“You know what you do. You don’t know what you do does.”
I first heard that at an event with Rebecca Solnit and Joan Halifax, Roshi. Solnit said it, but she was referring to something she had learned from Halifax. The concept apparently goes back to Foucault, but the provenance doesn’t really matter. The idea does.
Those are powerful words that can keep you going in times of despair. Don’t focus on the outcome, because you can’t control it and may not live to see it. Just do what matters to you, what you think is right, what you find necessary in the here and now.
I’m thinking about this for a lot of reasons, not the least of which is the political debacle in the U.S., which has exposed the weaknesses in our Constitution and in our myths. We are not the country we thought we were.
But I also saw someone refer to the “failure” of Second Wave feminism. I fundamentally disagree. Second Wave feminism was a rousing success.
No, we didn’t end the patriarchy with the Second Wave. But the feminist activism going on right now wouldn’t have been possible without it, just as the Second Wave wouldn’t have been possible without the Suffragists and other feminists who came before that.
Were there flaws? Sure. Plenty of them. But there was still a sea change in the options open to women.
I am old enough to not just remember help wanted ads divided by gender, but to have been paid a lower minimum wage because I was a woman. (It was a violation of the Civil Rights Act to do that, especially since I was doing the same damn job in a pizza place as any of the men, but the rules hadn’t yet caught up.)
And while I was a little kid in the 1950s, I can remember my mother’s reaction to the way women were treated. She never stopped being angry.
I think about her experiences a lot when I read Joanna Russ. (I’m currently reading Gwyneth Jones’s book on her, which has brought up a lot of these ideas.) But while Russ’s How to Suppress Women’s Writing unfortunately remains all too relevant, things still changed a lot during the Second Wave.

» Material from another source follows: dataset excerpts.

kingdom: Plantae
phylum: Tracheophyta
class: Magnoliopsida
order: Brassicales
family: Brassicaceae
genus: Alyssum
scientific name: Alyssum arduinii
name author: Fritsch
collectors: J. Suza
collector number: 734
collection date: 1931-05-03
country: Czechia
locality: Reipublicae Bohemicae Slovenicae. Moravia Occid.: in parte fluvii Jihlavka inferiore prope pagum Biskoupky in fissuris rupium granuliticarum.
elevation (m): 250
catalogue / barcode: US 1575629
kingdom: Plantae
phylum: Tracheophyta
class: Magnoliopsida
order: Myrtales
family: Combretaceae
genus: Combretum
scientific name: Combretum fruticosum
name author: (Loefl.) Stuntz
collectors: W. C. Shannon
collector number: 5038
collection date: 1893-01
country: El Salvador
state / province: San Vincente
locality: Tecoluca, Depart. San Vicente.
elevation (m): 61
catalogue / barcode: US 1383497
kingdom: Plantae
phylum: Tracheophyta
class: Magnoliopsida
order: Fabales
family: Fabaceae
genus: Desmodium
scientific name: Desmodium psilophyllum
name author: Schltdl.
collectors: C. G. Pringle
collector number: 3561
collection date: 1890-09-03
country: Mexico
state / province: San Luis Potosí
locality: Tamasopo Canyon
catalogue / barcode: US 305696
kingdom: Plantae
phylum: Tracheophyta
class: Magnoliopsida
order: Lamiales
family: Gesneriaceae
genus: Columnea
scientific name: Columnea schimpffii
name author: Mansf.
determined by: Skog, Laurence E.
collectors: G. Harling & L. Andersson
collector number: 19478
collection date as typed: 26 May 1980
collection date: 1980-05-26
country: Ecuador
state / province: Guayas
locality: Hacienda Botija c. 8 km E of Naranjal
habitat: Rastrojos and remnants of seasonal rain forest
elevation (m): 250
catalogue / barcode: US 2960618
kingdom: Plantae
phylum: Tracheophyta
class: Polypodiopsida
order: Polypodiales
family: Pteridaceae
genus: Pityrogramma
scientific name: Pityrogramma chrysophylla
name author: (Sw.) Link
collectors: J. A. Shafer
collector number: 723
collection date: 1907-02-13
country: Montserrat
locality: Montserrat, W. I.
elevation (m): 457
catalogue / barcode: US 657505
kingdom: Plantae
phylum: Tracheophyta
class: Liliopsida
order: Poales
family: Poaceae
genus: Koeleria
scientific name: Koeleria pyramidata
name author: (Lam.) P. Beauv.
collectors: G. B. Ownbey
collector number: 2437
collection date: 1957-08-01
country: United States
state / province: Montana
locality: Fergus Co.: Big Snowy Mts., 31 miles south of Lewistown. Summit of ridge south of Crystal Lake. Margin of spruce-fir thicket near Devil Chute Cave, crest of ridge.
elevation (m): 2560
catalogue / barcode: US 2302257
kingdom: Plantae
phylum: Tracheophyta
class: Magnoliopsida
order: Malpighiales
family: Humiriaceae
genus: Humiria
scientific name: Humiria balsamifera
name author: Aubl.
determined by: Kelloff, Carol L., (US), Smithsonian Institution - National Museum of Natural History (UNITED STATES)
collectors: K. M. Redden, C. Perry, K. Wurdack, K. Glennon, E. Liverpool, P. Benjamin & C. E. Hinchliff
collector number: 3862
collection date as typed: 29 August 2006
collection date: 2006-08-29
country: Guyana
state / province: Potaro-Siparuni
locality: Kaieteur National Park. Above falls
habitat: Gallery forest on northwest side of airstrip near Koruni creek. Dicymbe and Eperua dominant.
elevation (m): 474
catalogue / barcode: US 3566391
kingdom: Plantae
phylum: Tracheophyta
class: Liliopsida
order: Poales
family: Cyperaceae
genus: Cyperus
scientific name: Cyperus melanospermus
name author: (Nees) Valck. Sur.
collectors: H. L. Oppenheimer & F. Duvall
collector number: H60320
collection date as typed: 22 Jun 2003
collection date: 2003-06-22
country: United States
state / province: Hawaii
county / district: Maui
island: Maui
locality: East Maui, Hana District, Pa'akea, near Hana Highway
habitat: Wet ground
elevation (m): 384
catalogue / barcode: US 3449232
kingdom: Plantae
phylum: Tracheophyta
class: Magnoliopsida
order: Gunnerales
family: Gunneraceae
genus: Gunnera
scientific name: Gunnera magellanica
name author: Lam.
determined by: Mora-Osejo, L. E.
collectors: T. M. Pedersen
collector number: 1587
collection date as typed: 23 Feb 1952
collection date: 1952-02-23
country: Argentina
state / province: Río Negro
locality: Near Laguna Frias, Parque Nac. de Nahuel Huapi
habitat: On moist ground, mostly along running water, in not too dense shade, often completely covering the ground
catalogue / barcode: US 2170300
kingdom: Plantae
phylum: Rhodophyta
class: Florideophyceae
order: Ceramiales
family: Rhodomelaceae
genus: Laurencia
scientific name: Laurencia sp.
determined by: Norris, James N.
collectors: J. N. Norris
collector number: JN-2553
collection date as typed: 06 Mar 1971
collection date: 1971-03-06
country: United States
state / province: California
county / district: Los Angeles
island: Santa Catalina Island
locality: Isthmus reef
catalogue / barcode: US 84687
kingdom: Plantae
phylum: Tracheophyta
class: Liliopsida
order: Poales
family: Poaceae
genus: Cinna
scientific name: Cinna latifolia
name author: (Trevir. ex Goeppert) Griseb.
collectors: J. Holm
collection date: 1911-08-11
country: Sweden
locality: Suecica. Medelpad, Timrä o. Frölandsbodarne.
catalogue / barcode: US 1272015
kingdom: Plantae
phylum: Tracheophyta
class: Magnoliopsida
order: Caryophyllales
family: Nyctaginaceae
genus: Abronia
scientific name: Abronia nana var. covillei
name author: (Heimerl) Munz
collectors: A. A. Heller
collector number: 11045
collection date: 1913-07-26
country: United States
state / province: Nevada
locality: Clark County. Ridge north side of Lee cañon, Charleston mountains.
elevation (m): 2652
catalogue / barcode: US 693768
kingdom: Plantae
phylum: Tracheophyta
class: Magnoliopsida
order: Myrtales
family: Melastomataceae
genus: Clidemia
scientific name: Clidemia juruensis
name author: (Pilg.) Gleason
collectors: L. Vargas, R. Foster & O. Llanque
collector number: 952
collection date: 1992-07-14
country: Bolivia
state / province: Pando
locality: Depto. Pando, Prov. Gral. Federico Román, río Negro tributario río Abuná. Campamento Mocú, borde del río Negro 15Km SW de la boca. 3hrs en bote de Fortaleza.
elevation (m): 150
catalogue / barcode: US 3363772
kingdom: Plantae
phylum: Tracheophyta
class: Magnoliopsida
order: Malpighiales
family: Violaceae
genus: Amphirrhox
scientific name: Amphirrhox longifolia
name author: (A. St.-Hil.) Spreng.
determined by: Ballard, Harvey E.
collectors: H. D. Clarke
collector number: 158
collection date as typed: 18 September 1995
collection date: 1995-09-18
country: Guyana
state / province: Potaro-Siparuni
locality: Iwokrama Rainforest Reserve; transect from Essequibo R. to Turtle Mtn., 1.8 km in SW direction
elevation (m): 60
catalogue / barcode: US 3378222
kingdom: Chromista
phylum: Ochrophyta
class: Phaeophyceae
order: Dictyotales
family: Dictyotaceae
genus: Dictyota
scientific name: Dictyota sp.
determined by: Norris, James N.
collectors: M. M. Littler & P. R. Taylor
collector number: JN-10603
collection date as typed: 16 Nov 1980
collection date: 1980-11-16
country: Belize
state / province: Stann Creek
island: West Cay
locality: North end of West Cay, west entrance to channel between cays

When I became involved in ESD-Global, it became clear to me that so much of what is now going on with empowerment self defense is rooted in the women who, back in the 70s, started training in martial arts and teaching other women.
These days things that many women martial artists like myself have said for years are becoming mainstream. Women have begun to know they’re strong and powerful. Many of us are starting to reach the point where we’re not going to put up with misogynist crap anymore.
For those of us who train, our conception of self defense has also grown and changed over the years. Many of us lifetime martial artists no longer think people need to spend years of hard training to reach the goal of being safe in their lives. Empowered self defense is a path all of us can take, and all of us are better off for it.
I didn’t see that coming when I first wandered into a dojo and fell in love with training. I didn’t even consciously think about it in self defense terms. I just loved to train, and that changed me.
I hope that what I have done affects other people, but that’s the part that’s beyond my control.
You know what you do. You don’t know what you do does.
So go do what’s important to you. I suspect we’ll all be better off for it.